Economie

Manganèse : le paradoxe gabonais entre richesse minière et blocages logistiques

Libreville, lundi 20 Avril 2026 (Infos Gabon) – Une production en recul malgré un potentiel intact. Le Gabon, deuxième producteur mondial de manganèse, voit pourtant son principal levier minier ralentir.

En 2025, la production nationale a reculé de 2,5 %, selon la Direction générale de l’Économie et de la Politique fiscale, pour s’établir autour de 9,1 millions de tonnes, contre 9,4 millions en 2024. Un repli qui s’inscrit dans une tendance préoccupante, après une baisse déjà significative de 5,3 % l’année précédente. Derrière ces chiffres, un constat s’impose : le problème n’est plus dans le sous-sol, mais à la surface.

Le transport, talon d’Achille du secteur

Si les gisements de Moanda et Franceville continuent de démontrer leur robustesse, comme en témoigne la hausse de 10,8 % de la production au quatrième trimestre 2025, cette dynamique reste freinée par un verrou logistique persistant.
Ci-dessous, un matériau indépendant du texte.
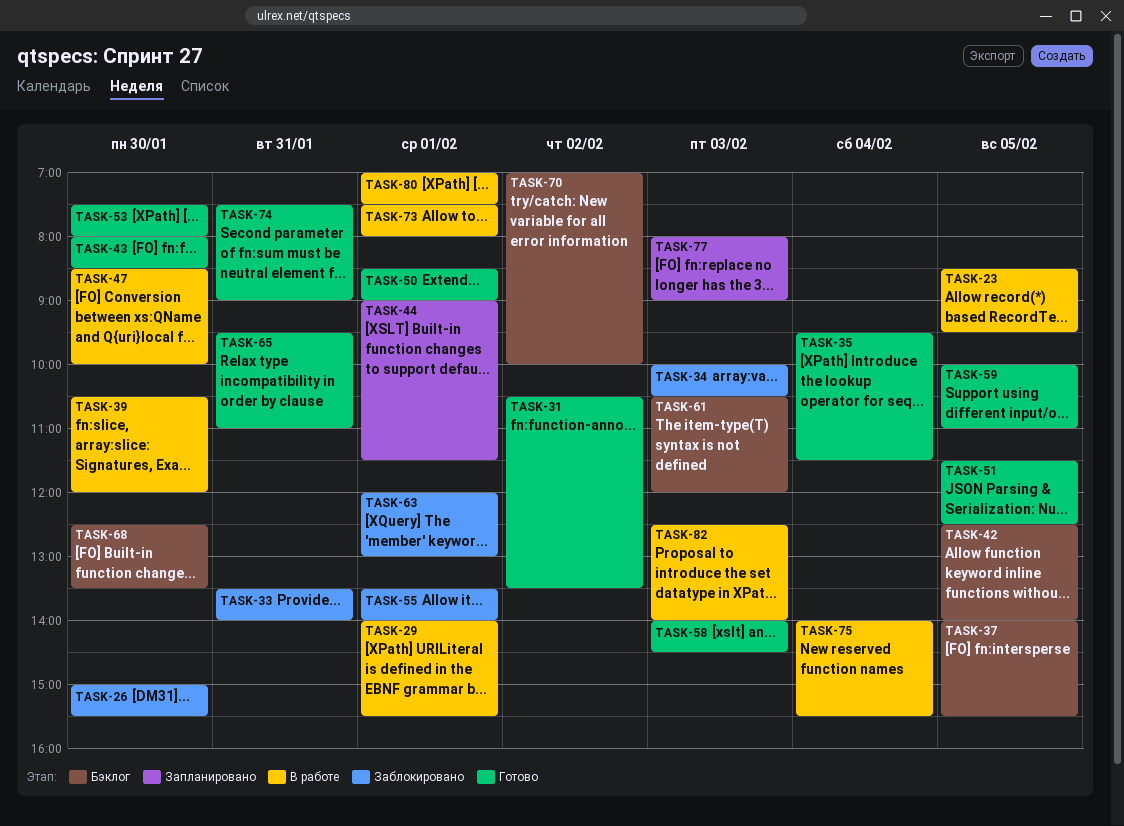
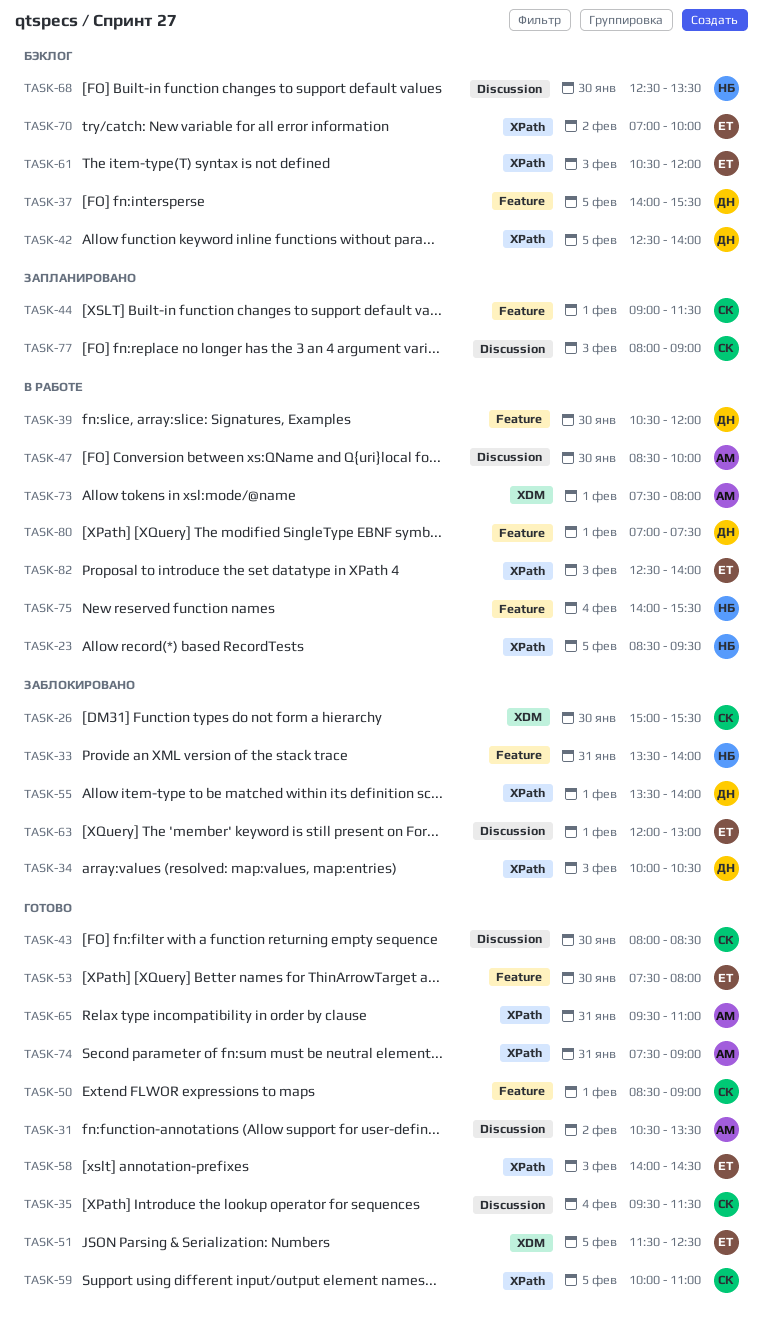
TASK-29: present -> none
L’évacuation du minerai vers le port d’Owendo demeure le principal goulot d’étranglement.

Au cœur de cette contrainte, les travaux du Transgabonais, indispensables à long terme, mais pénalisants à court terme. Le Projet de Remise à Niveau de la voie ferrée ralentit la cadence des trains minéraliers, réduisant mécaniquement les volumes exportés. À cela s’ajoutent des fragilités structurelles : infrastructures vieillissantes à Ndjolé, lenteurs administratives dans l’octroi de permis pour des sites stratégiques comme Biniomi et Bordeaux, et une coordination logistique encore perfectible.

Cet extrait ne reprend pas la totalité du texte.